Edit: It's 8 sectors at 1a/0/8 from disk #2 that's last read into memory. Anyone knows more about this?
TC is reached, with 4K being read to D000-E000, count 0xFFF(thus 0x1000=4K being transferred). the page address register being 0x49, thus 49D000-49E000 being loaded by the DMA transfer from the 8 sectors of the FDC(a 4K memory block being loaded through DMA).
So perhaps the issue isn't with the 4K load itself, but somehow the starting of whatever's loaded at said address that's failing?
CR2 is 96000h, so some access down to user mode was failing or last handled?
Looking at the current TLB contents, I can see that 0x80000000 seems to have all of the RAM mapped in a direct fashion(linear to physical memory mapping, just like Linux has). I also see just one some single page mappings in the TLB (FFD00000 to VRAM at B8000 and FFDF0000 to 279000, FDC13000 to 5B000, FF6EE000 to 404000, FFDFF000 to 278000). one seemingly direct mapped memory(at 80000000 to PA 0) for what seems to be the full physical memory range? The value in CR2 isn't present in that map, so it must be the cause of the BSOD somehow?
Edit: After looking at all the page faults thrown for the user-mode memory addresses(everything below 0x80000000), I actually see one and the same instruction(0FB7 MOVZX) keep throwing page faults from a very low memory address in 4KB increments all the way up to 0x96000! The modr/m parameters of said instruction have a calculated offset that's exactly those 4KB page increments.
Could it be that the page fault handling in the OS is somehow getting itself into a loop?
The flags pushed are 0x0000 in all cases with those instructions.
Looking at the CS:EIP of the faulting insruction reveals that all those exceptions take place at only one instruction: 0008:8018B47B.
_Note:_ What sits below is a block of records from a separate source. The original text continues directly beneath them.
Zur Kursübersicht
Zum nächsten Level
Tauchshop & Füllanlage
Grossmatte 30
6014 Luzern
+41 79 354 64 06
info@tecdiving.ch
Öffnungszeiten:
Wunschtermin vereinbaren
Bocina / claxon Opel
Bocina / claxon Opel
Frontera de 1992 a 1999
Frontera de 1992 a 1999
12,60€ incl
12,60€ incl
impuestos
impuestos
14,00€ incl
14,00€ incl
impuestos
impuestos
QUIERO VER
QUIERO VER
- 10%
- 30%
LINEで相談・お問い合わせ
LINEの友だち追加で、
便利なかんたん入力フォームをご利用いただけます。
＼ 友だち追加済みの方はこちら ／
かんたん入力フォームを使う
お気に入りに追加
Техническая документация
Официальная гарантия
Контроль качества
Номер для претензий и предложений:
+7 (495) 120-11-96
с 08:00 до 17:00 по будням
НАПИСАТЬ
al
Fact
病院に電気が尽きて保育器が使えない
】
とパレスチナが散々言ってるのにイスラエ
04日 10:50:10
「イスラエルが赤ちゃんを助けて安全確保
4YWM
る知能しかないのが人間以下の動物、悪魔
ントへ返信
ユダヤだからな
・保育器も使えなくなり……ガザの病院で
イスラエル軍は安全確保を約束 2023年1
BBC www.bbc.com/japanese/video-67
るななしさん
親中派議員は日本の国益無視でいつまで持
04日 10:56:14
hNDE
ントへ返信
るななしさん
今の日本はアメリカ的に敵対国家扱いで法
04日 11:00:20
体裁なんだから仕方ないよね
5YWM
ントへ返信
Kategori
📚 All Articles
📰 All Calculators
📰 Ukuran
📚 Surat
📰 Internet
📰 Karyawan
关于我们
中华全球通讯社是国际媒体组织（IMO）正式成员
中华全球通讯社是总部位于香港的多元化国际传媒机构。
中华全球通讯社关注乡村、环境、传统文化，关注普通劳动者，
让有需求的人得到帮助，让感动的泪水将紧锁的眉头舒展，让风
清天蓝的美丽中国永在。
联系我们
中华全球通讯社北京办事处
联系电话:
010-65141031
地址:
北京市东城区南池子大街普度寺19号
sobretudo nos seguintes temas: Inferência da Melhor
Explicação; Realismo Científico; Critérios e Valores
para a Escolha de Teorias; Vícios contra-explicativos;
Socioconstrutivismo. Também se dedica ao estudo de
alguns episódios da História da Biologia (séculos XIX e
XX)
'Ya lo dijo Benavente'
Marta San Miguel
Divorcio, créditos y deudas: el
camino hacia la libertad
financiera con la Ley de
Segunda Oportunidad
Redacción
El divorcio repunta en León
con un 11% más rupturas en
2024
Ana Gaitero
It starts with opcode A5 at 8:80139e8e from addresses 10000h until 33000h.
Then it starts faults for opcode 89 within page 40000 at 0008:8018a065 and opcode C7 at 0008:801b286f(both after each other twice).
Then I get the 0FB7 opcode faulting at 8018b47b for address 40000h through 96000h.
After it returns to said instruction, the PDE is loaded with 380867h, while the PTE is loaded with 49C025h.
So the PDE is user,present,writable. And the PTE is user,present,readonly. Thus the result becomes user,present,readonly(for user mode only, since it's a user mode page).
Edit: OK. Found out a bit more: The GDT is at 80036000(400h bytes long), while the IDT follows it immediately at 80036400(with a size 800h bytes long, thus the entire IDT is mapped).
Edit: Hmmm... The last data read from the FDC during that part is from offset 75E00 on the second disk(8 sectors, so 4KB). The first 2 sectors seem to contain some program(seeing as it starts with the MZ header), then the rest of the sectors contain zeroed data.
Hmmm... Looking at what data is read from the disk, those seem to be the first 8 sectors containing the contents of ntdll.dll? Although I haven't verified it yet.
Edit: Just verified using a combination of XVI32(to copy the blocks from the file and disk) and WinMerge to compare them(ntdll and the 8 blocks at address 75E00 in the disk 2 image). They fully match.
So the 8 sector load from the disk is the first 4K block(first page) of ntdll.dll.
And the issue is somewhere after that, loading/executing the ntdll.dll executable.